Monday, January 28, 2008

Backpacking Blues

This past Friday morning, I loaded up my backpack with a few essentials in preparation for my trip to Montreal to visit a friend who has recently moved there. Putting the backpack on my back and fastening the waist and chest bands around my parka gave me an unexpected sense of exhilaration on the unusually bright January morning.

(It’s been a particularly hard slog this January, hasn’t it? I am reminded of a line in The Cowboy Junkies’ song Seven Years: “Haven’t see the sun for seven days, November’s got her nails dug in deep.” Well January has meat hooks and they have settled gangreneously into my flesh.)

Where had this emotional thrill come from? I theorize it was the rucksack on my back and the train ticket in my hand.

I spent a few years in my twenties overseas with a backpack as my only baggage and a train as my mode of transport. I deciphered the 24-hour clock (18:20 translates slowly when your train is leaving in mere minutes) and squinted at train destinations in foreign languages in a variety of European countries (I spent 3 days in Paris trying to figure out this place called Benelux). That beat-up red backpack and my Eurail pass represented a freedom of will and a richness of learning.

I knew the weight of a real Munich beer stein. I felt the heat of a Roman noon outside the Coliseum, with its bored Italian youths dressed up as Gladiators. I saw the light that Cezanne saw in the south of France, blanching the rock and Cyprus trees over the Mediterranean. I felt an incomparable peace while drifting through the glowworm caves in Te Anau, the dark space above me lit up with tiny specks of eerie light. I swam just above the proliferation of sea creatures on the Great Barrier Reef, avoiding the grey and deadened coral nearby, killed by an increase of a single degree in sea temperature. I hiked the foothills of the Himalayas, and spun prayer wheels of the Dalai Lama.

But I also lost my nerve at the sharp end of a knife, wielded by four boys in Cape Town who were insistent at taking my purse. It was there, after only four hours on South African soil, that I lost my nerve.

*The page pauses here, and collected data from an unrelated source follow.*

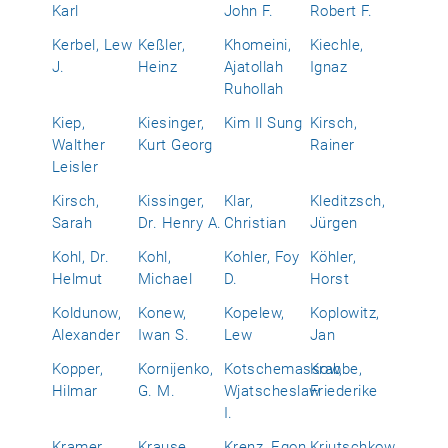
Karl
John F.
Robert F.
Kerbel, Lew
Keßler,
Khomeini,
Kiechle,
J.
Heinz
Ajatollah
Ignaz
Ruhollah
Kiep,
Kiesinger,
Kim Il Sung
Kirsch,
Walther
Kurt Georg
Rainer
Leisler
Kirsch,
Kissinger,
Klar,
Kleditzsch,
Sarah
Dr. Henry A.
Christian
Jürgen
Kohl, Dr.
Kohl,
Kohler, Foy
Köhler,
Helmut
Michael
D.
Horst
Koldunow,
Konew,
Kopelew,
Koplowitz,
Alexander
Iwan S.
Lew
Jan
Kopper,
Kornijenko,
Kotschemassow,
Krabbe,
Hilmar
G. M.
Wjatscheslaw
Friederike
I.
Kramer,
Krause,
Krenz, Egon
Krjutschkow,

Perhaps symbolically, I bought one of those wheelie suitcases, stopped staying in youth hostels and rarely travelled longer than a few days by myself. My world adventures were confined to friends and relatives in the U.K. and, more recently, the North American-friendly Cayman Islands .

But the weight of my backpack that Friday morning brought back the thrill I get of going somewhere new. Of getting on a train at one end and getting off in a totally different life. So I started with Montreal – somewhere I have been before, albeit 17 years ago. Where next? Somewhere new, somewhere different. Somewhere that will give me that familiar sense of exhilaration on a bright January morning.

I hear Brazil calling my name…

1 comment:

Anonymous said...

i don't appreciate that there is no mention of me in this.